— Task instructions —
Extract the text of every entry below exactly; leave images out.

— Recorded data —
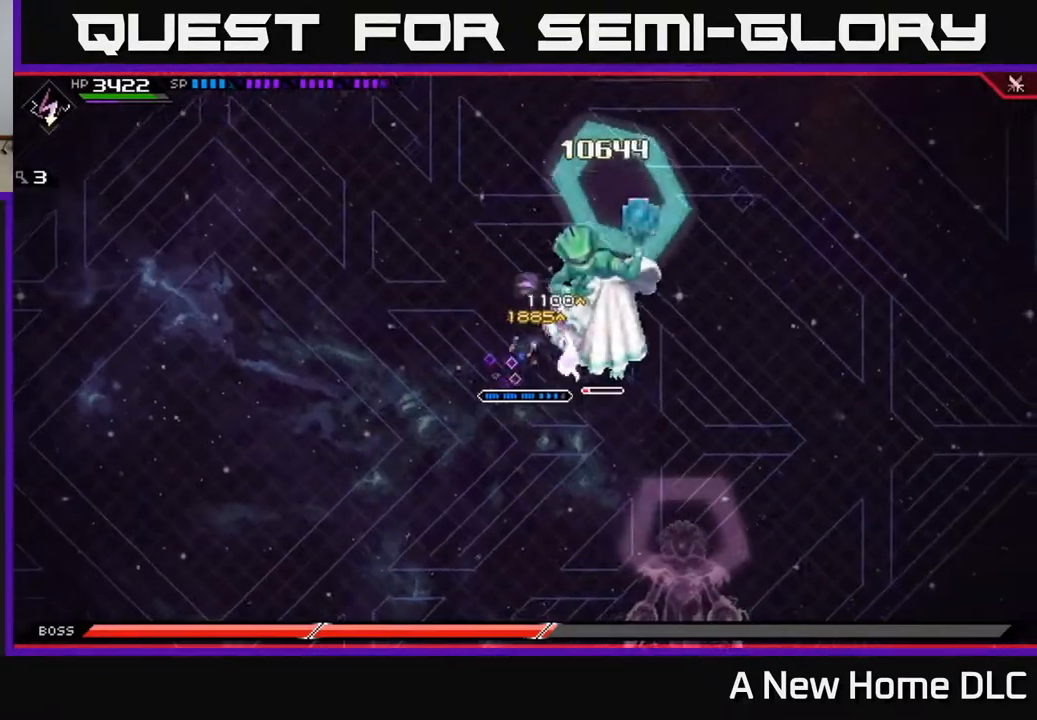
{"buttons": [], "left_stick": "center", "right_stick": "center", "events": [[50, "left_stick", "center"], [67, "X", "down"], [167, "X", "up"], [233, "DPAD_LEFT", "down"], [333, "DPAD_LEFT", "up"]]}
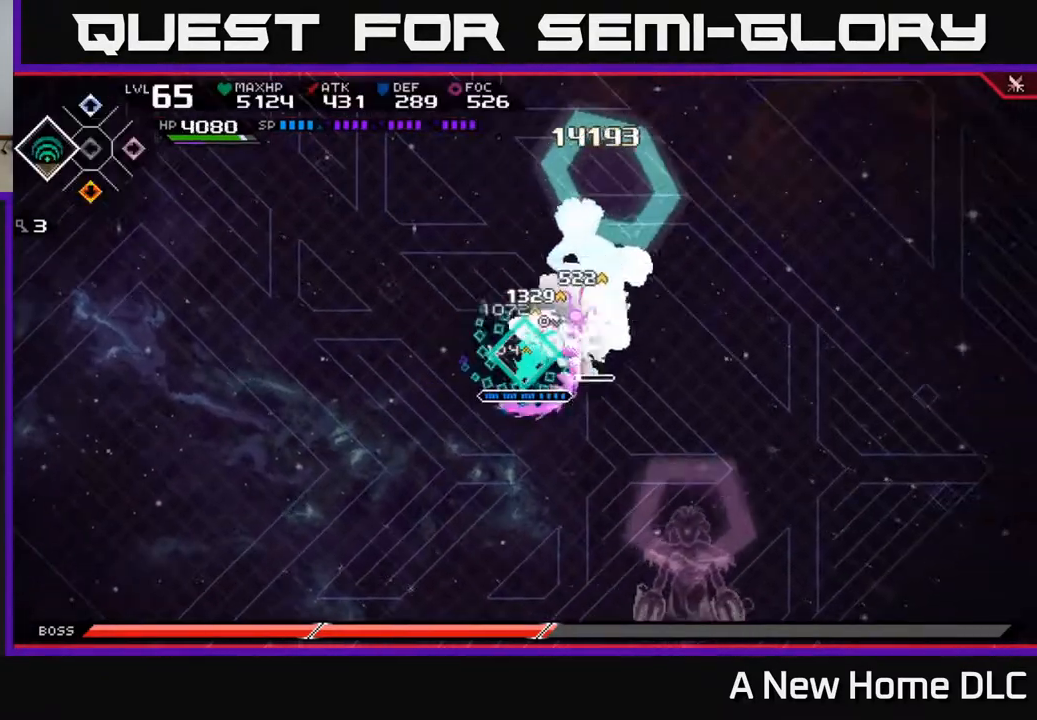
{"buttons": [], "left_stick": "center", "right_stick": "right", "events": [[33, "right_stick", "right"], [67, "R2", "down"], [167, "R2", "up"]]}
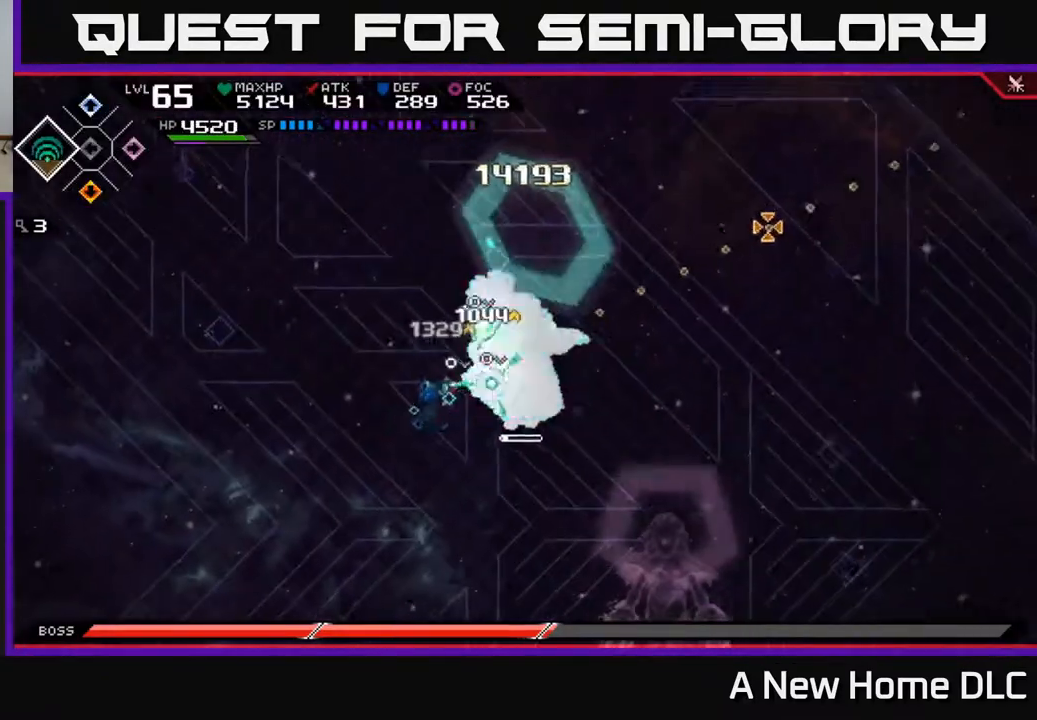
{"buttons": [], "left_stick": "center", "right_stick": "right", "events": [[383, "DPAD_LEFT", "down"], [483, "DPAD_LEFT", "up"]]}
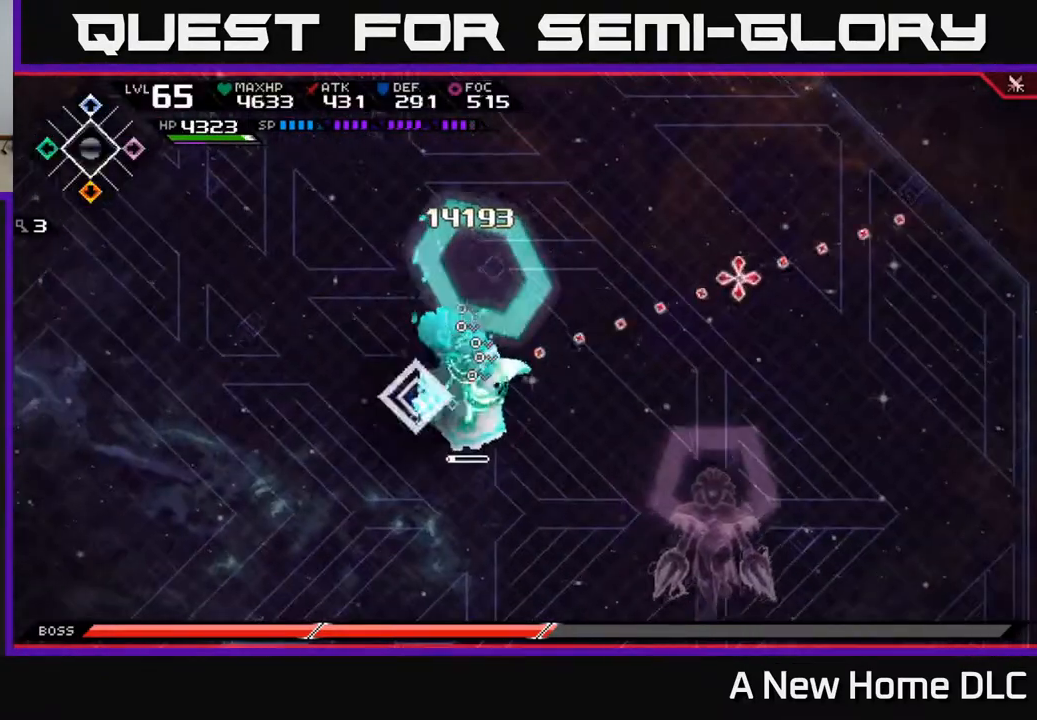
{"buttons": ["DPAD_RIGHT"], "left_stick": "center", "right_stick": "center", "events": [[83, "right_stick", "center"], [200, "left_stick", "right"], [317, "left_stick", "center"], [383, "DPAD_RIGHT", "down"]]}
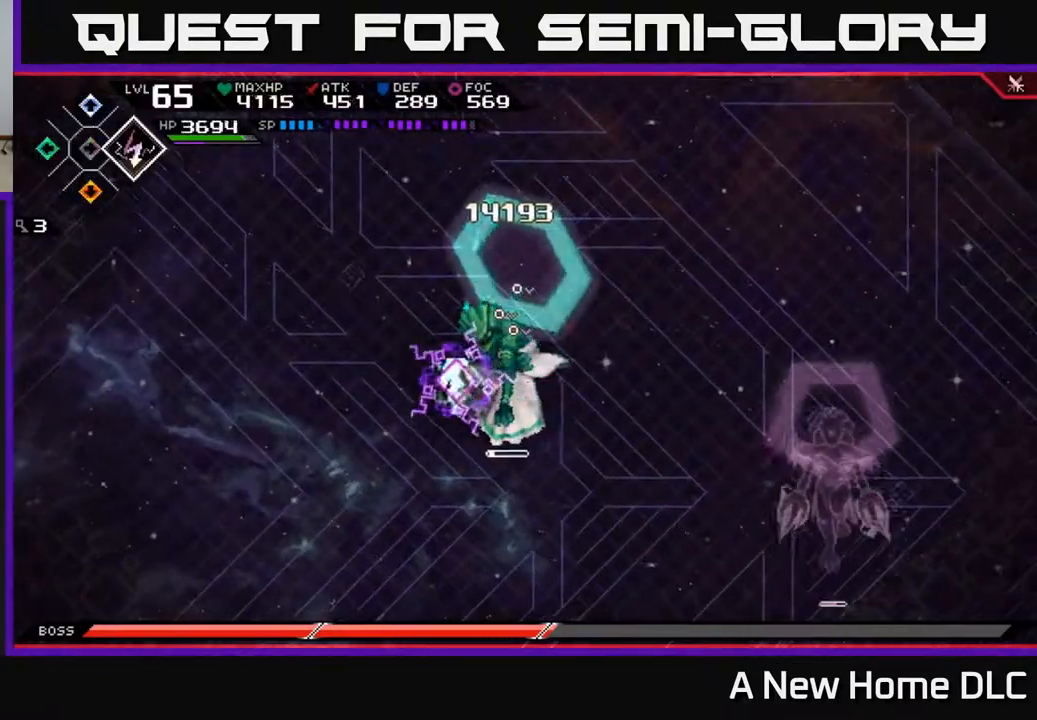
{"buttons": [], "left_stick": "right", "right_stick": "center", "events": [[17, "DPAD_RIGHT", "up"], [67, "X", "down"], [167, "X", "up"], [183, "left_stick", "down-right"], [233, "X", "down"], [317, "X", "up"], [317, "left_stick", "right"], [383, "X", "down"], [467, "X", "up"]]}
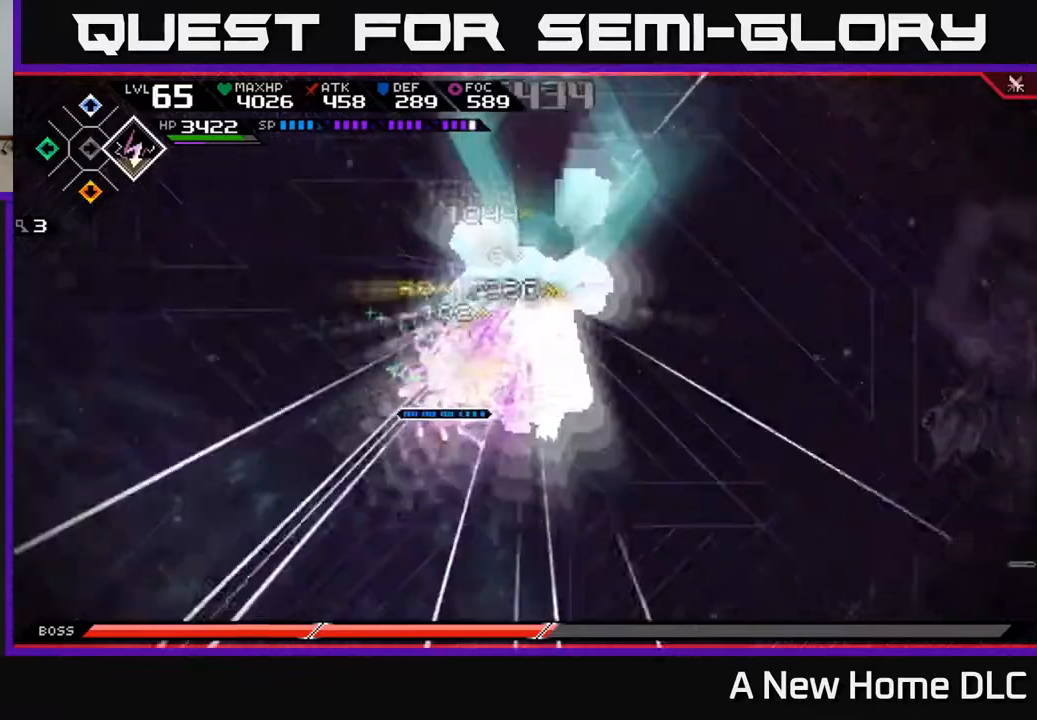
{"buttons": ["L1"], "left_stick": "right", "right_stick": "center", "events": [[33, "X", "down"], [133, "X", "up"], [200, "X", "down"], [300, "X", "up"], [367, "X", "down"], [417, "L1", "down"], [467, "X", "up"]]}
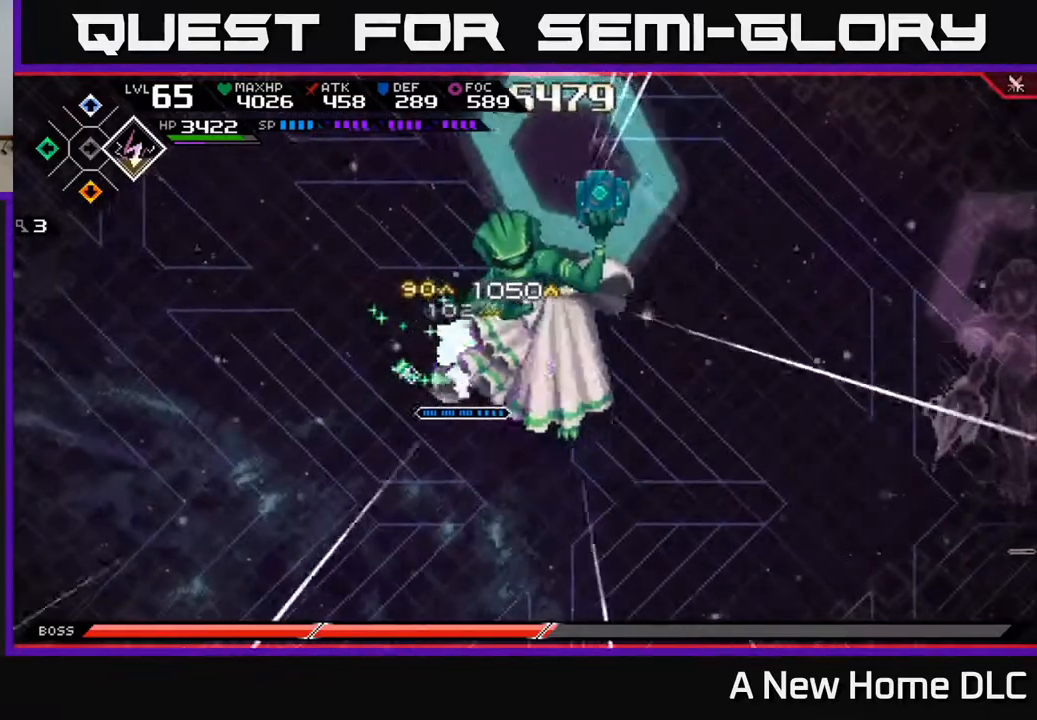
{"buttons": [], "left_stick": "right", "right_stick": "center", "events": [[50, "L1", "up"], [50, "X", "down"], [150, "X", "up"], [233, "X", "down"], [333, "X", "up"], [400, "X", "down"], [483, "X", "up"]]}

— Task response —
{"buttons": [], "left_stick": "center", "right_stick": "center", "events": [[50, "left_stick", "center"], [67, "X", "down"], [167, "X", "up"], [233, "DPAD_LEFT", "down"], [333, "DPAD_LEFT", "up"]]}
{"buttons": [], "left_stick": "center", "right_stick": "right", "events": [[33, "right_stick", "right"], [67, "R2", "down"], [167, "R2", "up"]]}
{"buttons": [], "left_stick": "center", "right_stick": "right", "events": [[383, "DPAD_LEFT", "down"], [483, "DPAD_LEFT", "up"]]}
{"buttons": ["DPAD_RIGHT"], "left_stick": "center", "right_stick": "center", "events": [[83, "right_stick", "center"], [200, "left_stick", "right"], [317, "left_stick", "center"], [383, "DPAD_RIGHT", "down"]]}
{"buttons": [], "left_stick": "right", "right_stick": "center", "events": [[17, "DPAD_RIGHT", "up"], [67, "X", "down"], [167, "X", "up"], [183, "left_stick", "down-right"], [233, "X", "down"], [317, "X", "up"], [317, "left_stick", "right"], [383, "X", "down"], [467, "X", "up"]]}
{"buttons": ["L1"], "left_stick": "right", "right_stick": "center", "events": [[33, "X", "down"], [133, "X", "up"], [200, "X", "down"], [300, "X", "up"], [367, "X", "down"], [417, "L1", "down"], [467, "X", "up"]]}
{"buttons": [], "left_stick": "right", "right_stick": "center", "events": [[50, "L1", "up"], [50, "X", "down"], [150, "X", "up"], [233, "X", "down"], [333, "X", "up"], [400, "X", "down"], [483, "X", "up"]]}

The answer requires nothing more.